### Supplied text
######
Guallart Architects, directed by Vicente Guallart MAEBB co-director, has won an international competition for the design of a mixed use community in the Xiong’an New City, defining a new standard in the post-COVID era, that can be applied as a raw model in different cities around the world.

The competition, defined as “Xiong’an Architecture Design Contest with Chinese Characteristics under the High Quality Development principle” has received more than 300 projects organized in six categories, and will define the standards for this new emblematic city supported by President Xi, as a hub for the Beijing-Tianjin-Hebei economic triangle. The jurors for this international competition included Chinese academicians and local experts.

The proposal presented under the title “the self-sufficient city”, defines an urban model that merges the traditional European urban blocks, the Chinese modern towers, and the productive farming landscape. This new urban environment where people can live, work and rest, will allow their residents to produce resources locally while they are connected globally, providing a full life even in moments of confinement.

“We cannot continue designing cities and buildings as if nothing had happened,” says Guallart, ” Our proposal stems from the need to provide solutions to the various crises that are taking place in our planet at the same time, in order to create a new urban life based in the circular bioeconomy that will empower cities and communities”.

Specifically, the project is conceived as layers of onions, defining different functions needed for human life at different scales, from the home, to the building, to the community.


The four blocks, which will be built using mass timber and passive design solutions, will have mixed-use programs including apartments, residences for young and old people, offices, swimming pool, shops, a food market, kindergartens, an administrative center and a fire station among other facilities.
######
### Excerpted data
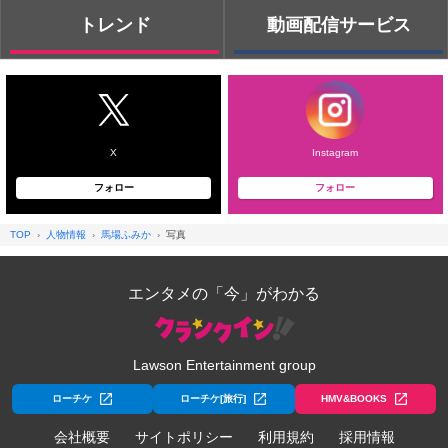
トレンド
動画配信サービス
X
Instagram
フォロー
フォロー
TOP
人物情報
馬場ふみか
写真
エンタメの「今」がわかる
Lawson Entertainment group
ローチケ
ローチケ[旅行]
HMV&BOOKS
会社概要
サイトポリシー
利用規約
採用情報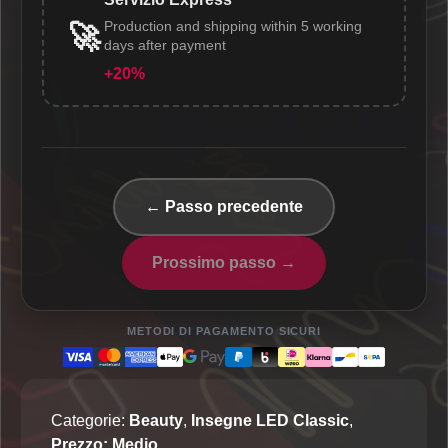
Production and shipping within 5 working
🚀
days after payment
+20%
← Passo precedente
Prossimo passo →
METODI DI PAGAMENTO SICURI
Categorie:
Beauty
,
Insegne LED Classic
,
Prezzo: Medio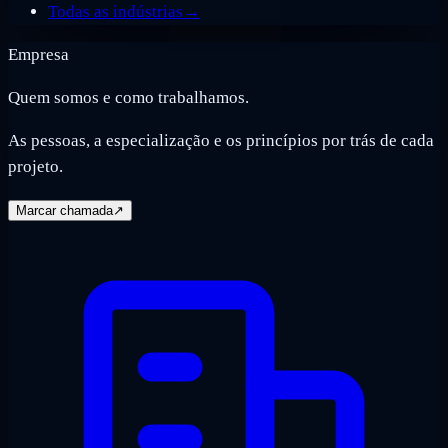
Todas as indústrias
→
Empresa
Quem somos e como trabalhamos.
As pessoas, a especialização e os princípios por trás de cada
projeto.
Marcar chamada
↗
######
### Work request
Please say whether each statement agrees with the article on the Xiong'an competition, answering yes or no and quoting the deciding words: 1. The competition received more than 300 projects. 2. The four blocks will be built from steel and concrete. 3. The winning proposal was titled "the self-sufficient city." The lines play no part in what is asked here.

### Answer to this task
1. Yes: "has received more than 300 projects organized in six categories"
2. No: "will be built using mass timber and passive design solutions"
3. Yes: "The proposal presented under the title "the self-sufficient city""